The Senior: The Senior is the head of the Organization, the shadowy man who directs things from afar. This would be perfect for David Warner in a LOT of makeup.
What is the one-sentence synopsis of your book?
A woman kidnapped by a shadowy organization learns that nothing – not even her own identity – is what it seems.
Will your book be self-published or represented by an agency?
How long did it take you to write the first draft of your manuscript?
Close to three months, once the direction had finally been settled.
What other books would you compare this story to within your genre?
In some ways, the book has a spiritual kin in Stephen King’s Misery, though that doesn’t quite hit the novel’s sweet spot. There’s also something of the Bourne Identity, as well. As always, it’s a little hard to quantify.
Who or What inspired you to write this book?

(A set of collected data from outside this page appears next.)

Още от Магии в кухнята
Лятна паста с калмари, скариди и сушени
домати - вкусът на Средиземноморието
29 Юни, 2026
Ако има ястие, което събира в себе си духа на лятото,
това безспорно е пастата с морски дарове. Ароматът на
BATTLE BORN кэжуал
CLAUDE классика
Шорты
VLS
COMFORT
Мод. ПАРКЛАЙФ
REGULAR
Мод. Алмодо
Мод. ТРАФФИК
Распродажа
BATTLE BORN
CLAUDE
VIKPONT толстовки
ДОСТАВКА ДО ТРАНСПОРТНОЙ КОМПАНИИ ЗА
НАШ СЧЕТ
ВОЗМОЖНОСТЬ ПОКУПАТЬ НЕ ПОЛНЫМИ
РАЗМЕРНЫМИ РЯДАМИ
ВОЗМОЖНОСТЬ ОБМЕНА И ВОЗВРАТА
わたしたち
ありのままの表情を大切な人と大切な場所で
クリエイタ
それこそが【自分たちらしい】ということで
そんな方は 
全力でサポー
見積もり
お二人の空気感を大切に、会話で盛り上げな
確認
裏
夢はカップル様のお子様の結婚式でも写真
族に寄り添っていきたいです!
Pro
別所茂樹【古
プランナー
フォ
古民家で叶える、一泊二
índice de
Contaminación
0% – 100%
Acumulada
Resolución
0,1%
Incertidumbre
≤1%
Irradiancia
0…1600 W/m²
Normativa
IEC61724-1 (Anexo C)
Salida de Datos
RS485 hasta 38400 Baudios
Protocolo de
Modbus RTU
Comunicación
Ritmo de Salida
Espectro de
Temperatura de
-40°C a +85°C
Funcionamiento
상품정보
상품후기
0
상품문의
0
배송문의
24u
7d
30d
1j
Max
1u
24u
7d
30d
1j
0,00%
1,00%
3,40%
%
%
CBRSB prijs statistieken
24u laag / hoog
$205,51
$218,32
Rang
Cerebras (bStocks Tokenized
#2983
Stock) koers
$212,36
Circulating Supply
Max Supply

As mentioned above, the film Videodrome. I had always wanted to capture that feeling of being somewhat out of control of not only your surroundings, but your body as well.
What else about your book might pique the reader’s interest?
It’s essentially two novels in one. The plot follows two paths:
- Kelli’s time as a captive in a cabin known as the Khesnaa. Here she is forced to endure testing with drugs to some unknown ends. During this time she meets Carla, a powerful latent psychic that is the true target of the Organization’s plans. We also learn of her blossoming relationship with the night watchman, an odd fellow named Samarta.
- Kelli’s time on the run after her period in the Khesnaa as she hops first around America, then to Mexico and ultimately London. During this time she discovers the missing threads and history to the Organization’s goals as well as the people who oppose it.
These plots weave together to present parallels in her life, asking questions of fate, destiny, and control over one’s own life.